Because protection matters. When the long interest curve opens, the market value of the indexed debentures inflation tends to fall, dragging the unit. The ~70% of the PL protected from interest oscillations reduces this impact and helps explain why the SNID11 managed to get away from IFIX's weakness rather than catch together.
What changes to the unit
For those who already carry the position, the combination of record return and revised guidance reinforces the carry thesis: receiving free distribution around 13–14% per year while the encouraged debenture portfolio maintains the spread. For those who evaluate entering, the point of attention is that part of the accumulated return of 73% has already been captured — the history does not repeat itself mechanically, and what is on the table now is the prospective yield, not the past gain.

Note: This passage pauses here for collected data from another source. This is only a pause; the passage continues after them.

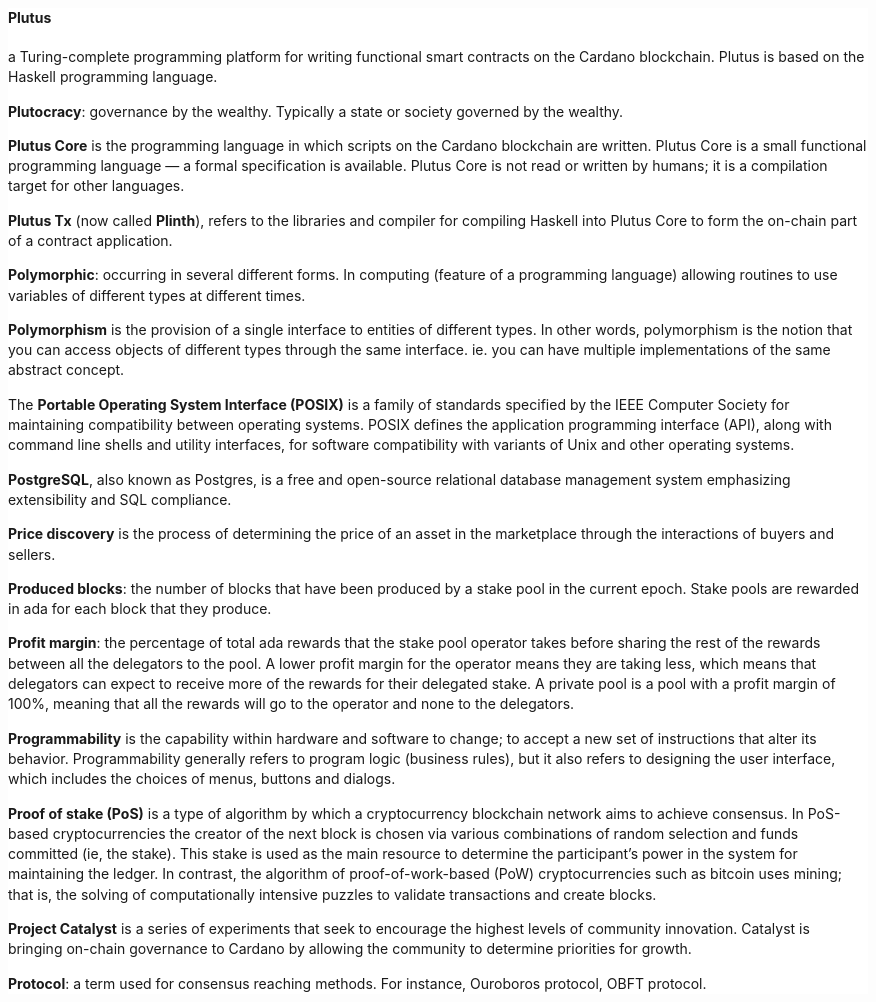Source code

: #### Plutus
a Turing-complete programming platform for writing functional smart contracts on the Cardano blockchain. Plutus is based on the Haskell programming language.

**Plutocracy**: governance by the wealthy. Typically a state or society governed by the wealthy.

**Plutus Core** is the programming language in which scripts on the Cardano blockchain are written. Plutus Core is a small functional programming language — a formal specification is available. Plutus Core is not read or written by humans; it is a compilation target for other languages.

**Plutus Tx** (now called **Plinth**), refers to the libraries and compiler for compiling Haskell into Plutus Core to form the on-chain part of a contract application.

**Polymorphic**: occurring in several different forms. In computing (feature of a programming language) allowing routines to use variables of different types at different times. 

**Polymorphism** is the provision of a single interface to entities of different types. In other words, polymorphism is the notion that you can access objects of different types through the same interface. ie. you can have multiple implementations of the same abstract concept.

The **Portable Operating System Interface (POSIX)** is a family of standards specified by the IEEE Computer Society for maintaining compatibility between operating systems. POSIX defines the application programming interface (API), along with command line shells and utility interfaces, for software compatibility with variants of Unix and other operating systems.

**PostgreSQL**, also known as Postgres, is a free and open-source relational database management system emphasizing extensibility and SQL compliance.

**Price discovery** is the process of determining the price of an asset in the marketplace through the interactions of buyers and sellers.

**Produced blocks**: the number of blocks that have been produced by a stake pool in the current epoch. Stake pools are rewarded in ada for each block that they produce.

**Profit margin**: the percentage of total ada rewards that the stake pool operator takes before sharing the rest of the rewards between all the delegators to the pool. A lower profit margin for the operator means they are taking less, which means that delegators can expect to receive more of the rewards for their delegated stake. A private pool is a pool with a profit margin of 100%, meaning that all the rewards will go to the operator and none to the delegators.

**Programmability** is the capability within hardware and software to change; to accept a new set of instructions that alter its behavior. Programmability generally refers to program logic (business rules), but it also refers to designing the user interface, which includes the choices of menus, buttons and dialogs.

**Proof of stake (PoS)** is a type of algorithm by which a cryptocurrency blockchain network aims to achieve consensus. In PoS-based cryptocurrencies the creator of the next block is chosen via various combinations of random selection and funds committed (ie, the stake). This stake is used as the main resource to determine the participant’s power in the system for maintaining the ledger. In contrast, the algorithm of proof-of-work-based (PoW) cryptocurrencies such as bitcoin uses mining; that is, the solving of computationally intensive puzzles to validate transactions and create blocks.

**Project Catalyst** is a series of experiments that seek to encourage the highest levels of community innovation. Catalyst is bringing on-chain governance to Cardano by allowing the community to determine priorities for growth.

**Protocol**: a term used for consensus reaching methods. For instance, Ouroboros protocol, OBFT protocol.

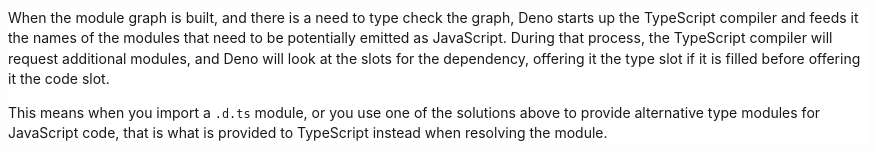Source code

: When the module graph is built, and there is a need to type check the graph,
Deno starts up the TypeScript compiler and feeds it the names of the modules
that need to be potentially emitted as JavaScript. During that process, the
TypeScript compiler will request additional modules, and Deno will look at the
slots for the dependency, offering it the type slot if it is filled before
offering it the code slot.

This means when you import a `.d.ts` module, or you use one of the solutions
above to provide alternative type modules for JavaScript code, that is what is
provided to TypeScript instead when resolving the module.
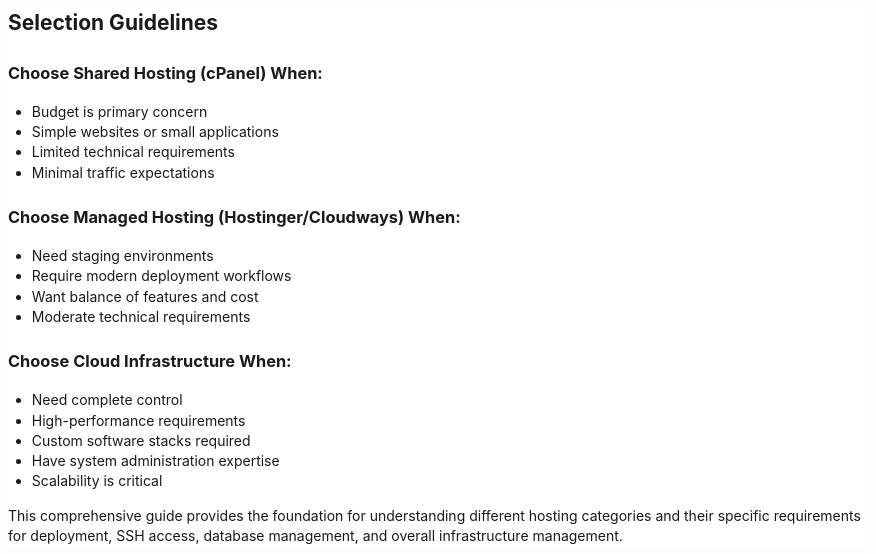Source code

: 
## Selection Guidelines

### **Choose Shared Hosting (cPanel) When:**
- Budget is primary concern
- Simple websites or small applications
- Limited technical requirements
- Minimal traffic expectations

### **Choose Managed Hosting (Hostinger/Cloudways) When:**
- Need staging environments
- Require modern deployment workflows
- Want balance of features and cost
- Moderate technical requirements

### **Choose Cloud Infrastructure When:**
- Need complete control
- High-performance requirements
- Custom software stacks required
- Have system administration expertise
- Scalability is critical

This comprehensive guide provides the foundation for understanding different hosting categories and their specific requirements for deployment, SSH access, database management, and overall infrastructure management.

The risks that remain. The R$ 0,12–0,15/unit guidance is projection and can be reviewed down if the debentures' cash flow disappoints. The duration of 4,5 years exposes the unit to market marking when long interest opens — and the protection of ~70% of PL covers most, not all, of the risk. Credit risk of debenture issuers, any paper prepayment (which would force the lower yeld to be reinvested) and the liquidity of IF-Infra complete the table. Past return of 73% is no future return guarantee: scale the position in a manner compatible with your portfolio's credit share.
Conclusion
The SNID11 delivered what a well-structured FI-Infra should deliver in an adverse environment: record return, unit resilience against IFIX and ability to elevate distribution guidance. The shielding of ~70% of PL against interest and the spread of CDI+2,15% are what supports the thesis. But honest reading separates the past from the future — the accumulated 73% have already been capitalized, and what the unit buys today is the no prospective Yield of ~13,8% and the credit and marking risk that comes along. For the encouraged fixed income portion of a diversified portfolio, it is a consistent piece. For those seeking explosive return from the past, the window has passed.
Fonts
Accumulated return data, revised guidance, portfolio composition and indicators disclosed by the management. For the reference news, see Suno News.